Но самое интересное происходит в конце августа, когда мы всем семейством идем убирать урожай — ломать кукурузу. И что же видим? На первом десятке рядков, которые полол отец, сорняков почти нет, кукуруза стоит в мой невеликий рост. Зато там, где поработал я, из-за сорняков не видно земли, зато кукуруза — метра под два, початки крупные, полновесные, как на подбор.
— Если правильно полоть, сорняков никогда не бывает, — наставительно говорит отец.
— А будыли хилые.

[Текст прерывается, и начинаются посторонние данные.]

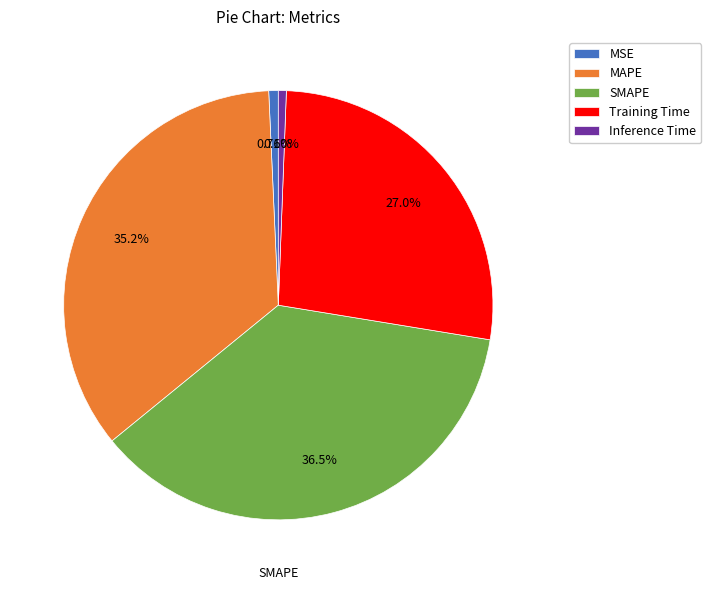

Is MSE the majority of the pie?

No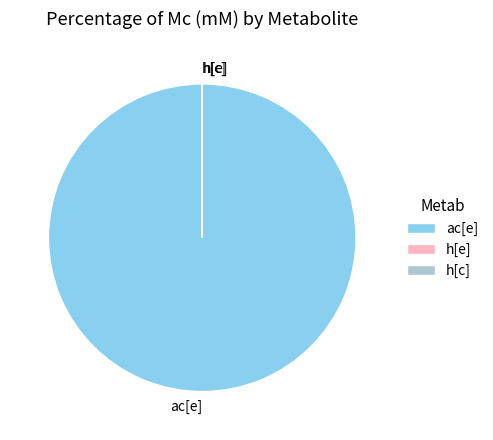

Is there any slice that represents more than half of the pie?

Yes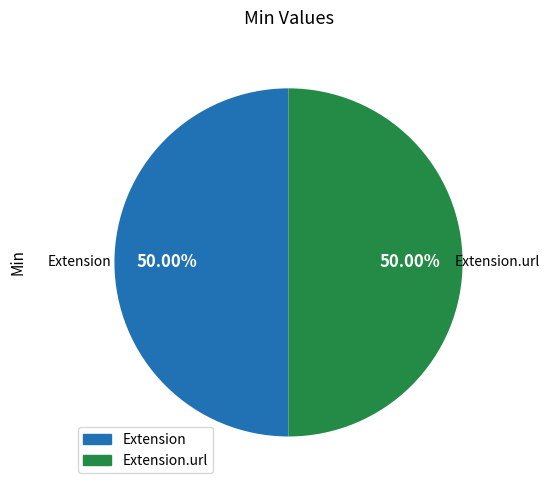

How many slices are in this pie chart?

2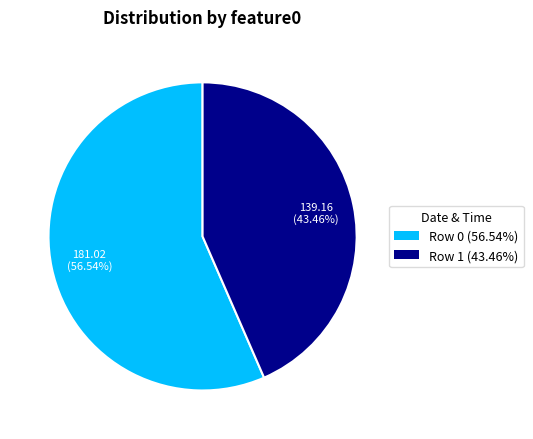

Approximately how many times larger is the value at Row 0 compared to Row 1?

1.3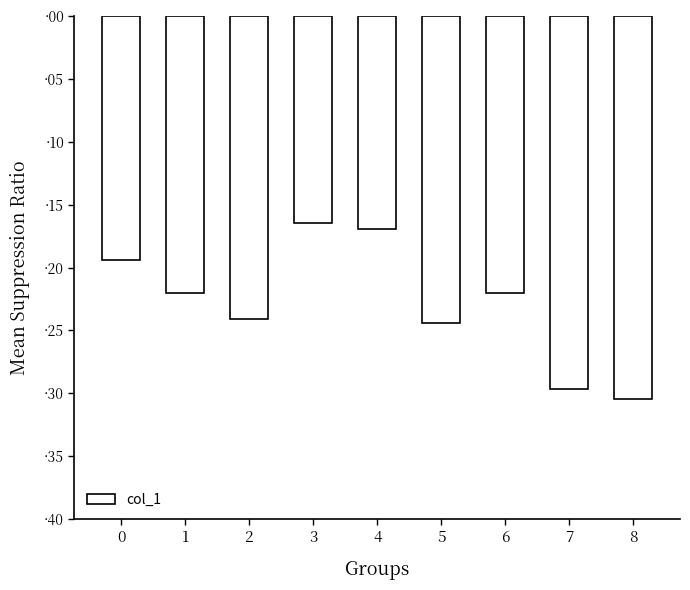

True or false: the data shows -0.1 at 0.

False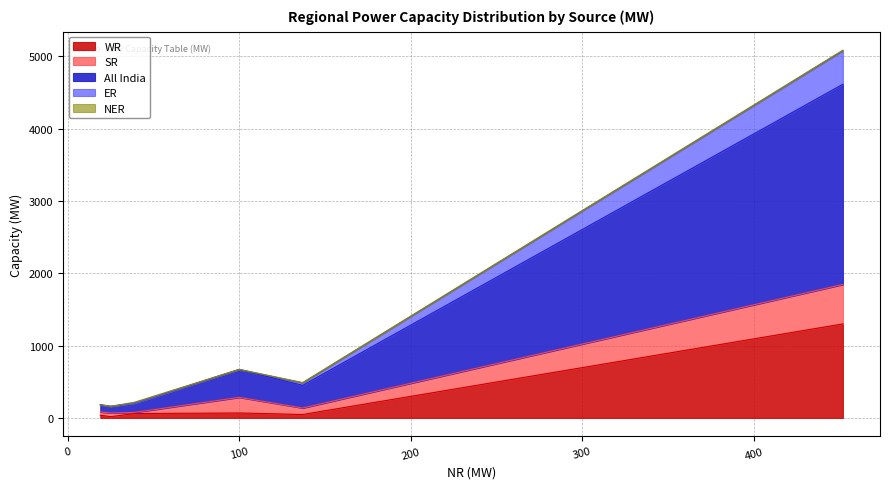

What is the highest value of the WR series?

1300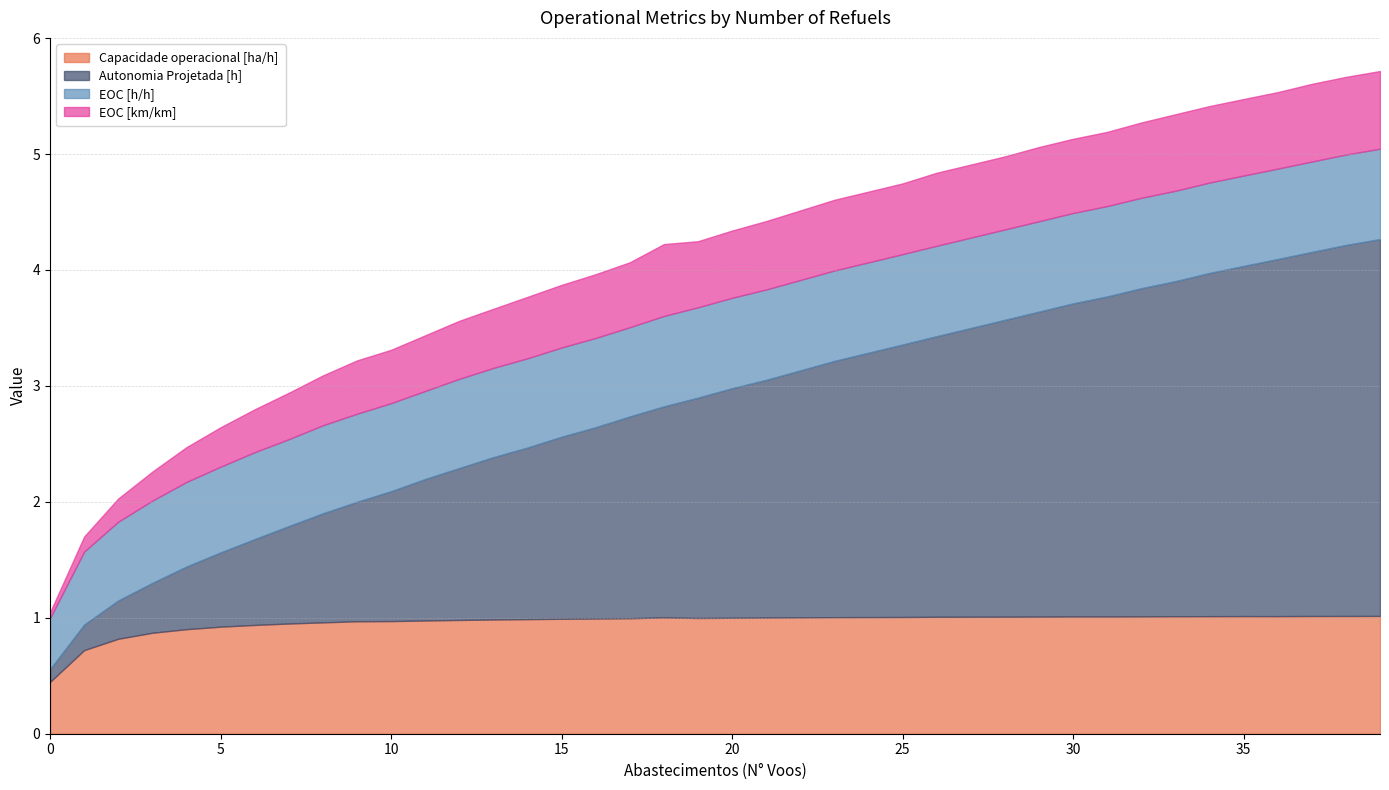

True or false: EOC [km/km] and Autonomia Projetada [h] cross at least once.

False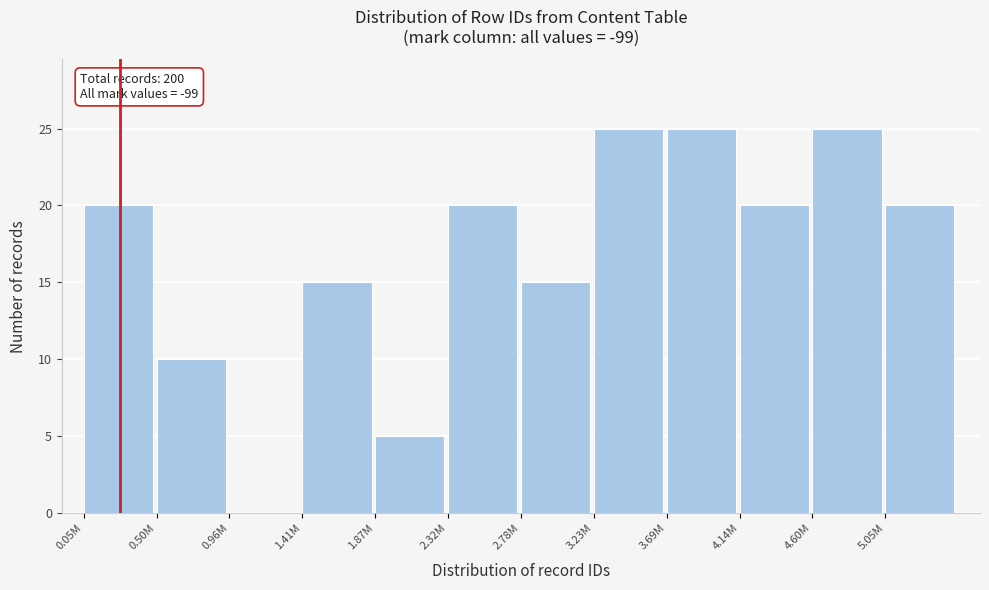

Reading left to right, list all the values displayed in this chart.

0.05M=20	0.50M=10	0.96M=0	1.41M=15	1.87M=5	2.32M=20	2.78M=15	3.23M=25	3.69M=25	4.14M=20	4.60M=25	5.05M=20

И початки мелкие.
— Ну, это может быть от разных причин. Например, когда пахали, конский навоз удобрил землю, вот кукуруза и вымахала.
— Пахали трактором, — напоминаю я.
В нашу агрономическую беседу вмешиваются молодые учительницы, соседки по делянке:
— Ой, Владимир Иванович, какая у вас замечательная кукуруза! Не сравнить с нашей. Как она у вас получилась? Поделитесь секретом!
— Да вот, получилась, — неопределенно отзывается отец.
— Нужно правильно подбирать семена, — приходит ему на выручку мачеха, преподававшая биологию. — Мы предпочитаем лиминг. Это старый сорт, в последнее время улучшенный. Говорят, хорош Интекрас и Краснодарский сахарный. Но мы не пробовали, нас и этот устраивает.
— А мы, дуры, что купили на базаре, то и посадили.